Subject: Re: New system wedged again... And, more info.
To: Mason Loring Bliss <mason@acheron.middleboro.ma.us>
From: Brian Buhrow <buhrow@cats.ucsc.edu>
List: current-users
Date: 04/10/1999 00:19:41
	If you have some time after you notice the first wedged process before
the machine locks up solid, see if you can get the output of ps -l<pid>
where <pid> is the pid of the wedged process.  The field you're interested
in knowing about is the wchan field.  This will tell you where that process
is in the kernel and might give a clue as to the trouble.  It seems like
every process is piling up sleeping on some resource which is deadlocked.
Perhaps some disk i/o request, network cleaning (mbuf reclamation, timeo or
something like that.)  Post the output of this wchan output and I'll bet
someone has an idea.
-Brian

On Apr 9, 11:41pm, Mason Loring Bliss wrote:
} Subject: New system wedged again... And, more info.
} Hi again.

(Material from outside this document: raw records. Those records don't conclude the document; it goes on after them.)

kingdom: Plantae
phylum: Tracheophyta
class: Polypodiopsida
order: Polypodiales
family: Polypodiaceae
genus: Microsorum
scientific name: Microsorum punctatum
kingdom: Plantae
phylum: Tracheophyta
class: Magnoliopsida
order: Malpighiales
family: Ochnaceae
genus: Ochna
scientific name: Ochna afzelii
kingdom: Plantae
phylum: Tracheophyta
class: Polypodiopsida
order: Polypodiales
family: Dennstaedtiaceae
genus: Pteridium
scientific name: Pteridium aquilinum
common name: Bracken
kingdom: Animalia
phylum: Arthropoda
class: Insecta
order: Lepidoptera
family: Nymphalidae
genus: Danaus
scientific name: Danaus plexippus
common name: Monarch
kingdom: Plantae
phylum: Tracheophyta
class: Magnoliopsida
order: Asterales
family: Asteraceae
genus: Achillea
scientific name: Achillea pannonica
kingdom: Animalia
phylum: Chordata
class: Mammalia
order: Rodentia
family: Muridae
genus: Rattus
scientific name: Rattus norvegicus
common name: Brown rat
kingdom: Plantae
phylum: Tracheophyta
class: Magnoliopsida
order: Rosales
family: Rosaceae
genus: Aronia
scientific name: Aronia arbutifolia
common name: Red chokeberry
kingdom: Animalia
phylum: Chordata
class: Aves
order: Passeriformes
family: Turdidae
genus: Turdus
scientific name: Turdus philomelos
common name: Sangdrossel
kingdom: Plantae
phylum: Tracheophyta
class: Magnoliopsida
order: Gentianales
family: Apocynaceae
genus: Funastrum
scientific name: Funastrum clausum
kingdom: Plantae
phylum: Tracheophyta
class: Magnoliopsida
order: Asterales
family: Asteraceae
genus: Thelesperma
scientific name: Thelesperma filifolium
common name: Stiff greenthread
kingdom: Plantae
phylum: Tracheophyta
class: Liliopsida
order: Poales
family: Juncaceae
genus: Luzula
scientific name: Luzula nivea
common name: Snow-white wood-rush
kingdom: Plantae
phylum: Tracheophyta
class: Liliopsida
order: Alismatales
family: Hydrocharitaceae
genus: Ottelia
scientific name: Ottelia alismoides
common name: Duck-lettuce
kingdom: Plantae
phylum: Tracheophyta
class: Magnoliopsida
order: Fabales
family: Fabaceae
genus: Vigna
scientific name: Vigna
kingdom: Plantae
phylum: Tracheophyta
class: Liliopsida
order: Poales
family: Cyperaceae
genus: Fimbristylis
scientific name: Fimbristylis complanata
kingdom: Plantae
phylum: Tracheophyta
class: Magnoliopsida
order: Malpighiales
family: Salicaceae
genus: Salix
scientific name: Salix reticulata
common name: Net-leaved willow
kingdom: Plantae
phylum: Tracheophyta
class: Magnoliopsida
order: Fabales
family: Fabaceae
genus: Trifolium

The new system at work seems to have wedged again. This time it's
} definitely not RPC services in inetd.conf still being enabled or anything
} to do with hosts.allow not having sufficient permissions.
} 
} FWIW, the machine can respond to extended flood pings over a 10 megabit
} switch without dropping anything. It's simply not answering on any TCP
} ports.
} 
} Also, FWIW, I noticed something odd when I ran "uptime". It didn't return,
} and I couldn't kill it. It was like it had hung in the kernel somewhere.
} I tried "w" on another terminal, and that hung as well. I did "ps ax" on
} another terminal, and *that* hung. By this time response times were starting
} to slow. I typed "shutdown -r now" and before hitting enter popped over to
} a window that was running "top," but by that time it was all over, and I
} was left staring at a hung machine.
} 
} If it's put into service, the box will have to handle mad amounts of mail,
} most of it happening during hours when most folks in Africa, Europe, and
} further east are awake, and there won't be anyone around to reset the
} thing when it decides to wedge.
} 
} Any ideas? This is running off of the 1.4_ALPHA snapshot, and is still
} running the GENERIC kernel.
} 
} Thanks...
} 
} PS: I get the following when I try to ssh in from another box on the same
} network. The connection seems to be opening, but it's like nothing happens
} with it once it's open.
} 
} be /home/mason$ ssh -v satserv1
} SSH Version 1.2.25 [i386--netbsd], protocol version 1.5.
} Compiled with RSAREF.
} beastie.healthnet.org: Reading configuration data /etc/ssh_config
} beastie.healthnet.org: ssh_connect: getuid 1000 geteuid 1000 anon 1
} beastie.healthnet.org: Connecting to satserv1 [x.x.x.x] port 22.
} beastie.healthnet.org: Connection established.
} 
} -- 
} Mason Loring Bliss             ((  "In the drowsy dark cave of the mind dreams
} mason@acheron.middleboro.ma.us  ))  build  their nest  with fragments  dropped
} http://acheron.ne.mediaone.net ((   from day's caravan." - Rabindranath Tagore
} 
>-- End of excerpt from Mason Loring Bliss